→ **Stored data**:
=== Begin Enclosure ===

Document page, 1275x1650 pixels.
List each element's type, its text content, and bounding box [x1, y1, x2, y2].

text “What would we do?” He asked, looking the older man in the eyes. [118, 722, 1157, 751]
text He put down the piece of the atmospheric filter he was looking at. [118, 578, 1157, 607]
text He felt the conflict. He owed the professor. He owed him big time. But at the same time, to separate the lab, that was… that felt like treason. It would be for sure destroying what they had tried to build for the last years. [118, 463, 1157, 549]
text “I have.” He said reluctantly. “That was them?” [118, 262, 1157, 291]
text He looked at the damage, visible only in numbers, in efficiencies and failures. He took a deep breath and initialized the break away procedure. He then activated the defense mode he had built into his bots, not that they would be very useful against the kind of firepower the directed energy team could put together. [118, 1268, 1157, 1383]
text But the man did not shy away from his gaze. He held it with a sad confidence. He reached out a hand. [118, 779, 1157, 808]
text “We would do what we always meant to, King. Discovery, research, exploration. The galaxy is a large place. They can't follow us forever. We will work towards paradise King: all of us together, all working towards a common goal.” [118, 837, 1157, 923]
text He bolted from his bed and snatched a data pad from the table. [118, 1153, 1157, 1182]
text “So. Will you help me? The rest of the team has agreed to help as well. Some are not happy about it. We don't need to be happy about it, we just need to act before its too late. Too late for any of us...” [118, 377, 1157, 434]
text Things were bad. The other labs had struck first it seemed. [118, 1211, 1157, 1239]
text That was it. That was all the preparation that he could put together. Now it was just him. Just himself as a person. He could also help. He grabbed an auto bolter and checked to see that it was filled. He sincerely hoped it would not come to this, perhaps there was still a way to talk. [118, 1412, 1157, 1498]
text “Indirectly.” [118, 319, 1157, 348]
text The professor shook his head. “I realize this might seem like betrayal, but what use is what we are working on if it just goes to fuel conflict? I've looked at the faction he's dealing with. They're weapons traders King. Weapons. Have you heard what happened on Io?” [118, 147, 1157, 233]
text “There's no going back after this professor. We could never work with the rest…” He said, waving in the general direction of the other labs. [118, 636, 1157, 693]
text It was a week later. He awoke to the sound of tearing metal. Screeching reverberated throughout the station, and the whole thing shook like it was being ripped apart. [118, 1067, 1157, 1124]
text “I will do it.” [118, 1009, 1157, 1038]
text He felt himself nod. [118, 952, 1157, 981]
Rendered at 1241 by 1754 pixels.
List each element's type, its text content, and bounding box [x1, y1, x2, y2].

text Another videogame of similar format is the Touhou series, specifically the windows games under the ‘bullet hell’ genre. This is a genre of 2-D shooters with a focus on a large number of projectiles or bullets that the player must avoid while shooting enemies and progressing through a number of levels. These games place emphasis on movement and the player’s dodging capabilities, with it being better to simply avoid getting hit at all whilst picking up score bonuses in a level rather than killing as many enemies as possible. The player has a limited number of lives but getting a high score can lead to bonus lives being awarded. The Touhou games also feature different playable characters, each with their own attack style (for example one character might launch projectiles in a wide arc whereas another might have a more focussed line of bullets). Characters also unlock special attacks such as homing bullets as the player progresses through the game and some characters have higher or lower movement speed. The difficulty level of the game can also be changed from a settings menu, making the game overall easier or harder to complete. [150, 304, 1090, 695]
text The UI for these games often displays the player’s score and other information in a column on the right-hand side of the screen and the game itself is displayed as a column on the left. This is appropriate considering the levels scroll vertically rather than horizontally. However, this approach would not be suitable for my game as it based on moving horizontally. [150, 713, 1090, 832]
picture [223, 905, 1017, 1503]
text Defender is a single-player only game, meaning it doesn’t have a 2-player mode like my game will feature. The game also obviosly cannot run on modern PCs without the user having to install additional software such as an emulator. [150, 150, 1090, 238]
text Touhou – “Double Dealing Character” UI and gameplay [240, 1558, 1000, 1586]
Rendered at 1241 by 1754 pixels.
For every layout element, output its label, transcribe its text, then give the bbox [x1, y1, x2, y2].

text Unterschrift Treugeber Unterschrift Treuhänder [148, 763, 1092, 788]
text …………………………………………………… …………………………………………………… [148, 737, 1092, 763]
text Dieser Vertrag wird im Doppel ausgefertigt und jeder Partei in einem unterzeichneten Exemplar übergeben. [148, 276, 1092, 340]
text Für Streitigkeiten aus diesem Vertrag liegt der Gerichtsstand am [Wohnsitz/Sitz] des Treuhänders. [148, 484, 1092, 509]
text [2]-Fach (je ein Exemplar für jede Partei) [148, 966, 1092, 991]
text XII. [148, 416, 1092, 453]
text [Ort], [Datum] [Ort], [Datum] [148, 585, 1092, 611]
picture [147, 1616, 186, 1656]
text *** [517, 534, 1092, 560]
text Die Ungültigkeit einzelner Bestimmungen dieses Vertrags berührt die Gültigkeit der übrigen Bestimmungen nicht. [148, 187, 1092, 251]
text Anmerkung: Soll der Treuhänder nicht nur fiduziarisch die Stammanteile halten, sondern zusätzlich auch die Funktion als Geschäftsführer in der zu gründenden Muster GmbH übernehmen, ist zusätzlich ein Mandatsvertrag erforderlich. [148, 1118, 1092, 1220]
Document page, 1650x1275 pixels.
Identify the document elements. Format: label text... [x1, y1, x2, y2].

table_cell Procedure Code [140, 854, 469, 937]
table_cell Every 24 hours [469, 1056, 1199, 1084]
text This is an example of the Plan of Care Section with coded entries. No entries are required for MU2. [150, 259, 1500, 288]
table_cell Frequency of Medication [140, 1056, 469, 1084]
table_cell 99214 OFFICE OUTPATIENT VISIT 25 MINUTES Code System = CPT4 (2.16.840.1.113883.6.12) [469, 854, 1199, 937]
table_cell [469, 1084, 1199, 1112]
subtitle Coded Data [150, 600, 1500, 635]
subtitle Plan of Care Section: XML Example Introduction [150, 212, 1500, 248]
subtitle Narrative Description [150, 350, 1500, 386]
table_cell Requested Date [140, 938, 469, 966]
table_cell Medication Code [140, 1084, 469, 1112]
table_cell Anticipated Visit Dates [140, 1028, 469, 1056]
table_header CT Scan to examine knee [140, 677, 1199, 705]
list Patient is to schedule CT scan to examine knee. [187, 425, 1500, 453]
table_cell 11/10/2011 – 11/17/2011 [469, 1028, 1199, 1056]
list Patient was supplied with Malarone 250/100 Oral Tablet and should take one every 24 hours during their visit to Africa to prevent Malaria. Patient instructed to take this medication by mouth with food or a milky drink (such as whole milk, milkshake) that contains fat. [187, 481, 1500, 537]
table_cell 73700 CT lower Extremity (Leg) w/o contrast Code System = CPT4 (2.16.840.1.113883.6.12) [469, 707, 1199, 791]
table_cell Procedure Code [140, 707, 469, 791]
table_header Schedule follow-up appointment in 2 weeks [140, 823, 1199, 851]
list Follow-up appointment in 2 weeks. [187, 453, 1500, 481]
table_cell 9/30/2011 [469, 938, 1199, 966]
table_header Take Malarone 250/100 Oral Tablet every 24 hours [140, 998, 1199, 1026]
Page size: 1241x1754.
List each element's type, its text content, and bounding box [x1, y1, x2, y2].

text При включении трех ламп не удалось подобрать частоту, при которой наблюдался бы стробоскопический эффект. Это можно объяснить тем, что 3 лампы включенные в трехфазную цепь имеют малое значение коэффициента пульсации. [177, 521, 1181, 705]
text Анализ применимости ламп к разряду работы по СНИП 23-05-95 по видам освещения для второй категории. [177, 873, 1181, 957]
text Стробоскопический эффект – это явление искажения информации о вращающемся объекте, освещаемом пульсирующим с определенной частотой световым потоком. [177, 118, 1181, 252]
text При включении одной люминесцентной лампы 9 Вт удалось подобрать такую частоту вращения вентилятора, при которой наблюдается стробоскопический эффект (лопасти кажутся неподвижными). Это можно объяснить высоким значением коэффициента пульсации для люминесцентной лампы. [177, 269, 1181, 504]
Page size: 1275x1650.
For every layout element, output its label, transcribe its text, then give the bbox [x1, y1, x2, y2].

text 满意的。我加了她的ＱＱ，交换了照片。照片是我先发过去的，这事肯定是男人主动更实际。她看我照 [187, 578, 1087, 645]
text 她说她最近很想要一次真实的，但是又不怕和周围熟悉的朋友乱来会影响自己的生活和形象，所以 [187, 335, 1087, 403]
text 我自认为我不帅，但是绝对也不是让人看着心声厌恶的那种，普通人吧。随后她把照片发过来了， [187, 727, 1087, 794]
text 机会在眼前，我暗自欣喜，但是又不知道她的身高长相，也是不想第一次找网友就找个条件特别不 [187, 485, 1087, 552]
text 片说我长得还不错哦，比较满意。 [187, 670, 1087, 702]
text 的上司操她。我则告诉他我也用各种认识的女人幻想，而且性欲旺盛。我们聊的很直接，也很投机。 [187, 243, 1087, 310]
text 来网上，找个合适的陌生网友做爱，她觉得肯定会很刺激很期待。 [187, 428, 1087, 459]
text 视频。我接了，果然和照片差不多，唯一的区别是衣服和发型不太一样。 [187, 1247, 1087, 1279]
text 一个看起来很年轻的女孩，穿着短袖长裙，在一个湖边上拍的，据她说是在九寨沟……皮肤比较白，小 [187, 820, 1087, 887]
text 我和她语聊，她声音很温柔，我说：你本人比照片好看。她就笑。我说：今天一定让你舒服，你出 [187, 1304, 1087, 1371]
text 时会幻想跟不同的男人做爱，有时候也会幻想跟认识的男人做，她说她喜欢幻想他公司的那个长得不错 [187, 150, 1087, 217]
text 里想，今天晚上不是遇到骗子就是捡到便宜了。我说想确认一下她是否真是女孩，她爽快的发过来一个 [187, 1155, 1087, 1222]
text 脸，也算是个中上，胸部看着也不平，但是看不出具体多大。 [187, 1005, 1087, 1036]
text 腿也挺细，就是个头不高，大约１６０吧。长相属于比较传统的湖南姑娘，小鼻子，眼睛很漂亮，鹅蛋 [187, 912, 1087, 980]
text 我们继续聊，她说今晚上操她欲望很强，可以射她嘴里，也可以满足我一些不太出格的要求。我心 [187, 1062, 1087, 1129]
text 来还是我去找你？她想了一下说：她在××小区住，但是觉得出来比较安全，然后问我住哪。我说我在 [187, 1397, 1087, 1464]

=== End Enclosure ===

→ **WORK TASK**: Search the entries for "labs" and copy out each line that has it.

→ **FINISHED EXERCISE**:
text Things were bad. The other labs had struck first it seemed. [118, 1211, 1157, 1239]
text “There's no going back after this professor. We could never work with the rest…” He said, waving in the general direction of the other labs. [118, 636, 1157, 693]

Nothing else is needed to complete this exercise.